I agree with the statement 'where there is a will there is a way', however.  no amount of will can make 2+2=5. 

From what I have read, the algorithm for ltc cannot be done efficiently on gpu, and even if it could, it wont be faster then the cpu.  That being said, if it does get done, goodbye litecoin.

I am with the camp that says ltc compliments bitcoin.  bitcoin==gold, litecoin==silver.  For small transactions and quick confirmations it makes alot of sense.  if you want to transfer large sums of money, use bitcoin. for small transactions, use litecoin.


We have no idea where all this is going to take us,  hell maybe every country will have an alt currency.  chinabit, ukbit, ruc, iraqbit, etc...


Actually "GPU hostile" is misnomer.  It is "small cache" hostile.  For example it does abysmally on the Bulldozer chip (which has very limited L1 data cache) and last time I checked it isn't a GPU.
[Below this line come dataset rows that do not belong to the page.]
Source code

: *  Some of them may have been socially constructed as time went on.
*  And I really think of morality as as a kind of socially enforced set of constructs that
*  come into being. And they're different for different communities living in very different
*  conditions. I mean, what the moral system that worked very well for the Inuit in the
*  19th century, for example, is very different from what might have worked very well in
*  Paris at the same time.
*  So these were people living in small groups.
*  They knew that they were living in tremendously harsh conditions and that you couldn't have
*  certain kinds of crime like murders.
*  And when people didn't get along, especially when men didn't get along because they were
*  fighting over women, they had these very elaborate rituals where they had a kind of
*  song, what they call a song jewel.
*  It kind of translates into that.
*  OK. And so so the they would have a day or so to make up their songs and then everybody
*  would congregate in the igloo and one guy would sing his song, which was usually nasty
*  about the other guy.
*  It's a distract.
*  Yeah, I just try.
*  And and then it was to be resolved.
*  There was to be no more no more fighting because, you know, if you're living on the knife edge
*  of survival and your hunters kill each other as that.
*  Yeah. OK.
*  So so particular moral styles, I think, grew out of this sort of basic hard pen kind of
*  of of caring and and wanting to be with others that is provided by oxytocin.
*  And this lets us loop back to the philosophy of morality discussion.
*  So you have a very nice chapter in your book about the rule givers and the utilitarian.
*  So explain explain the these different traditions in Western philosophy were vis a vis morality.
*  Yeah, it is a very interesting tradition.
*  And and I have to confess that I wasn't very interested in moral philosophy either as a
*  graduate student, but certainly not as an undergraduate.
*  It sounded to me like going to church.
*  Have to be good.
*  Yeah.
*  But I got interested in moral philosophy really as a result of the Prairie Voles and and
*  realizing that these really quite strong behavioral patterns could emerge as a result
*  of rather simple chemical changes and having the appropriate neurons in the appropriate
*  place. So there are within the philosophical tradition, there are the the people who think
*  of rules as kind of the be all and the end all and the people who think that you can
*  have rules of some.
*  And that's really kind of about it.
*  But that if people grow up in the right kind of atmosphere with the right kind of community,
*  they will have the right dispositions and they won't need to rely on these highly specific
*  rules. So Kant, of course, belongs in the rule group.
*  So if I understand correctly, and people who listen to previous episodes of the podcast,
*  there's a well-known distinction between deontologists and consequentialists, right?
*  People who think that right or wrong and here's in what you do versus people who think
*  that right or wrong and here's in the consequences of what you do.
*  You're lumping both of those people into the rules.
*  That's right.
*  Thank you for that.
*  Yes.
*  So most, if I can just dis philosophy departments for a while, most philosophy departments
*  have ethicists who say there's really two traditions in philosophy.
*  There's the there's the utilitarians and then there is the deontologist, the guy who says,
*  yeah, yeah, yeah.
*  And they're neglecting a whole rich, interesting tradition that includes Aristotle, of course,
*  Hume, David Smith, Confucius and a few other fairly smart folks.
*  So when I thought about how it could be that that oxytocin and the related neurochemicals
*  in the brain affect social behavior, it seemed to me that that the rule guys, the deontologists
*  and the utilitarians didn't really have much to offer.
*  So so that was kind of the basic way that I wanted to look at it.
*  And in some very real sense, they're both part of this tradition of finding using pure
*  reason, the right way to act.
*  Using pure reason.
Looking at benchamrks scrypt needs about 32KB of L1 cache. AMD GPU have about 8K per SIMD group (16 SP).  As GPU become more CPU like and GPGPU becomes more common the need for more L1 cache will grow.  Eventually a GPU with 32KB+ of L1 data cache will be released and scrypt won't even blink as it is accelerated across thousands of stream processors.

Already NVidia top of the line Tesla can be configured for 48KB of L1 cache.  Granted the price makes testing prohibitive but my hypothesis is that it be able to work on ~12 nonces simulataneously (i.e. a 12 core GPU).  Eventually even the cheapest GPU will have enough L1 cache.